Comments

You must log in or register to comment.

LostYonder wrote

The fact that you qualify religion with "organized" expresses something very different than just religion. Organized implies some type of institutional structure. For me the "organized" part is inherently contradictory to my anarchist beliefs and aspirations. But religion, implying religious beliefs and acts of piety, are not necessarily counter to being anarchist.

I personally reject the priestly class and those who transform religions into political ideologies, who employ religion to reproduce their power or make claims to power, and who impose religious ideas on others in order to try and pacify them.

Religions are inherently dialogical discursive fields - they are multiple, they evolve and change, they borrow from different religious traditions, they can be differently interpreted.
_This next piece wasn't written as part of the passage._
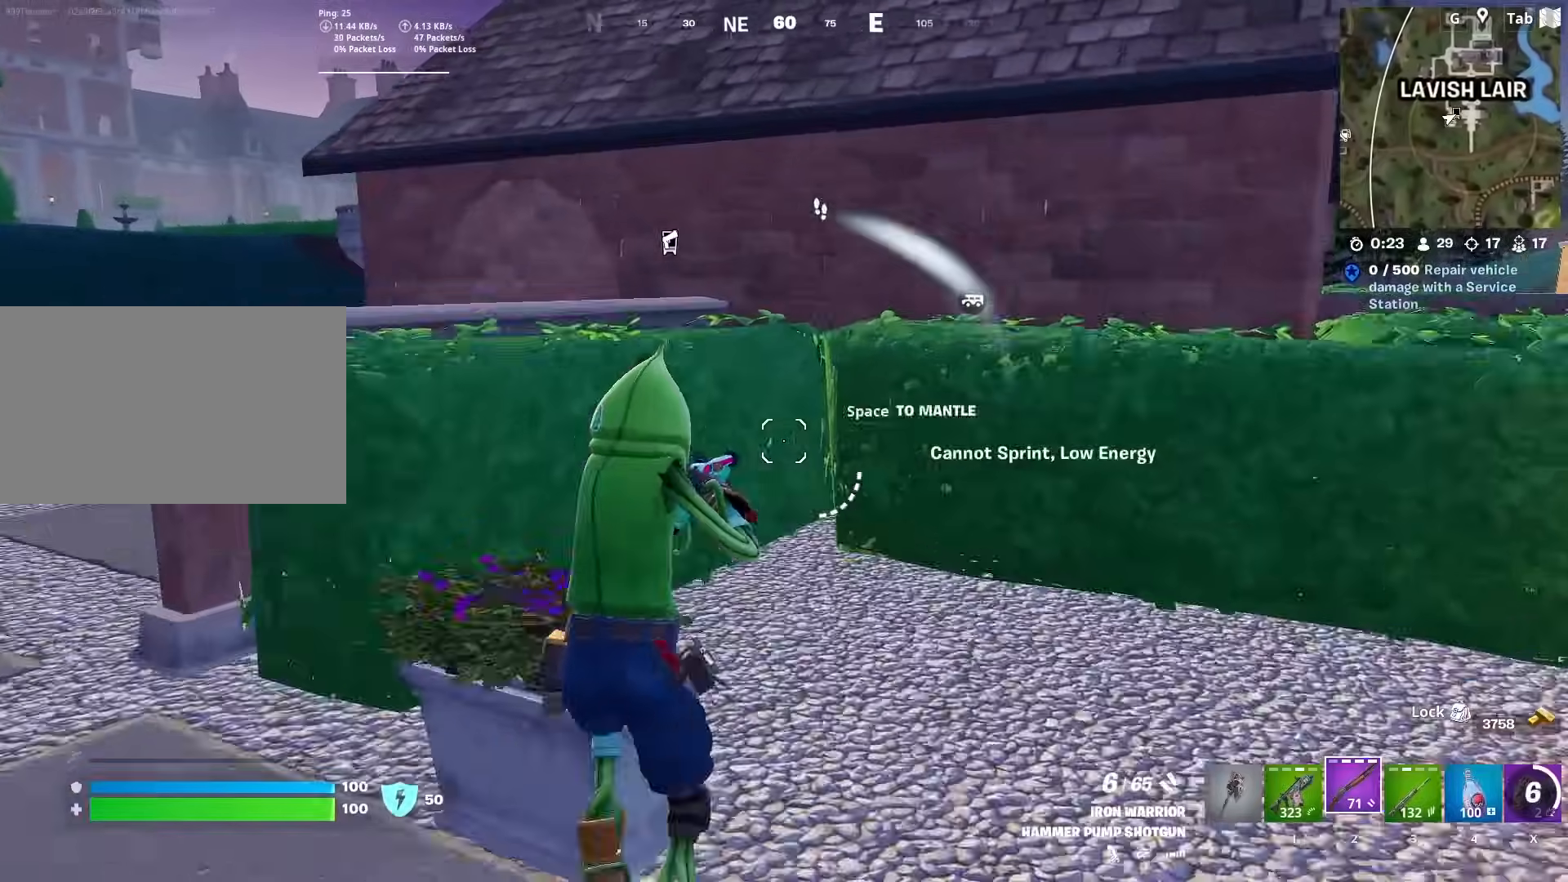
{"keys": ["w"], "mouse": [], "mouse_move": "still", "events": [[300, "a", "up"], [300, "space", "up"]]}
Though many internal to a religious tradition tend to assert fixity and boundaries around their interpretation, they ultimately are only one of many different paths that make similar Truth claims.

Recognizing the inherently multiplicity of any religion (and thus also why "organized religion" is so problematic as it is predicated on an attempt to assert a singular vision of religion) allows for one to find both that which should be rejected as well as that which can be celebrated in supporting true, anarchist, aspirations of justice, equity, and dignity.

If one really looked theologically at the early teachings of Jesus (and try to see beyond the biases of his interpreters that are enshrined in the Bible - that were all selected to be in the Bible several hundred years after Jesus by the rulers of an empire) as well as with Muhammad (whose values and aspirations for the early Muslims were similarly corrupted by the rise of an Arab empire soon after his death) and those of Buddha (again, prior to their corruption by the dictates of state/empire and the institutionalization of a special priestly class) one will find values of communitarianism, equal justice for all, respect and dignity despite differences, and other worthy, anarchist, values.

Do we require religion to have those values? Absolutely not. But it does mean that they are not necessarily contradictory, nor that one cannot find strength and guidance in religious beliefs to strengthen one's own anarchist convictions.

It would be very easy to trace out anarchist values and practices among religious believers in their everyday lives as well as in extraordinary events throughout history. Some people do draw upon religious ideas to guide and inform anarchist practices.

But as soon as they become "organized" it implies some are the holders of those values while others must be taught and policed and then religion becomes corrupted and devoid of its humanistic possibilities.

14

An_Old_Big_Tree wrote

Can we get a bit of clarity on what 'organised' means?

If it means rigid and/or hierarchical, then no.

But anarchists can organise fluidly and horizontally, so I assume they can do the same with their spiritual beliefs.

6

chaos OP wrote

I think the current usage of 'organized religion' is very top-down in nature. If the nature of organized religion can be changed, then that's certainly worth talking about.

4

DissidentRage wrote (edited )

It's not at all, because at the very least it has a very shoddy historical track record with abuse of people and acting as an organ of bourgeois interests (i.e. the FIrst Estate). Principally, any hierarchically organized religion is either going to stymie or counteract any revolutionary actions, because the power structure will try to memetically spread to other aspects of life.

5

Cosmicsloth42 wrote

Yeah sure, as long as they are voluntary and don't do anything directly immoral I'm all for it.

2

Somewhat_marxist_leninist wrote

Not essentially with my politics, but with my beliefs. I'm an Atheist, and while I can think what I want, I don't believe at all in God or religion. I believe in science as a principle for life and our development.

1

marx wrote

The vast majority of traditional religions are ridiculously problematic in an innumerable amount of ways. Anybody trying to reconcile them with radical politics is just deluding themselves.

1

ziq wrote (edited )

I'd argue communism is an organized religion. And no.